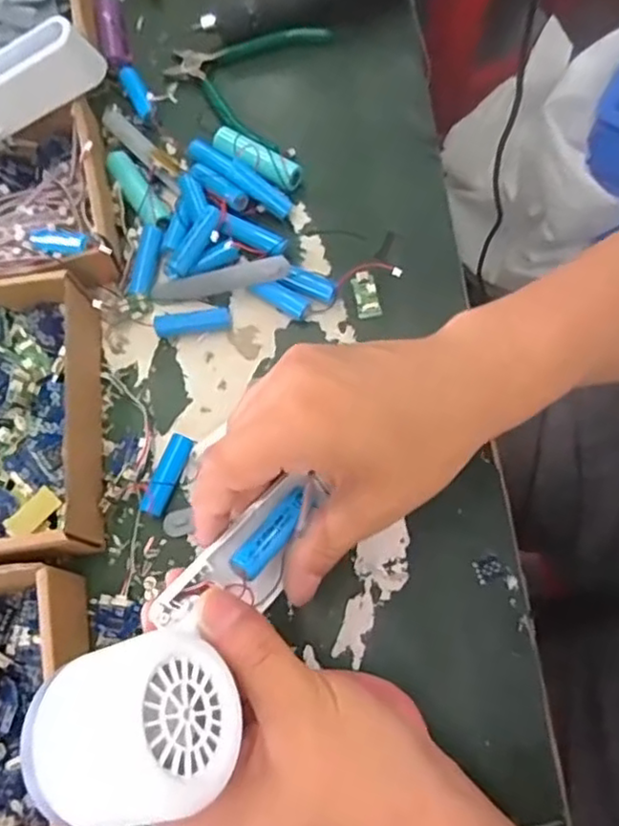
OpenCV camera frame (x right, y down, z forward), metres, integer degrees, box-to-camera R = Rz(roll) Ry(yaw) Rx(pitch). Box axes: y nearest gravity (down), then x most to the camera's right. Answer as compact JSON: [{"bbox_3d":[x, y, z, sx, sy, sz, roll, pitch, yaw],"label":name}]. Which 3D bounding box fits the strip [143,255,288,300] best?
[{"bbox_3d":[-0.059,-0.086,0.431,0.096,0.018,0.011,-8,72,14],"label":"strip"}]

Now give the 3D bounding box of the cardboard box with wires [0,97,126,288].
[{"bbox_3d":[-0.217,-0.137,0.440,0.166,0.053,0.144,-13,71,-1],"label":"cardboard box with wires"}]

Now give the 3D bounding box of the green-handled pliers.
[{"bbox_3d":[-0.055,-0.253,0.490,0.109,0.018,0.108,22,74,10],"label":"green-handled pliers"}]

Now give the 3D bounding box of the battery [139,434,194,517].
[{"bbox_3d":[-0.085,0.038,0.397,0.014,0.015,0.049,21,74,10],"label":"battery"}]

• • • • •

Goal of the exercise:
Only an exact copy of the records counts as an answer. Leave out the images.

Solution for this exercise:
OpenCV camera frame (x right, y down, z forward), metres, integer degrees, box-to-camera R = Rz(roll) Ry(yaw) Rx(pitch). Box axes: y nearest gravity (down), then x most to the camera's right. Answer as compact JSON: [{"bbox_3d":[x, y, z, sx, sy, sz, roll, pitch, yaw],"label":name}]. Which 3D bounding box fits the strip [143,255,288,300] best?
[{"bbox_3d":[-0.059,-0.086,0.431,0.096,0.018,0.011,-8,72,14],"label":"strip"}]

Now give the 3D bounding box of the cardboard box with wires [0,97,126,288].
[{"bbox_3d":[-0.217,-0.137,0.440,0.166,0.053,0.144,-13,71,-1],"label":"cardboard box with wires"}]

Now give the 3D bounding box of the green-handled pliers.
[{"bbox_3d":[-0.055,-0.253,0.490,0.109,0.018,0.108,22,74,10],"label":"green-handled pliers"}]

Now give the 3D bounding box of the battery [139,434,194,517].
[{"bbox_3d":[-0.085,0.038,0.397,0.014,0.015,0.049,21,74,10],"label":"battery"}]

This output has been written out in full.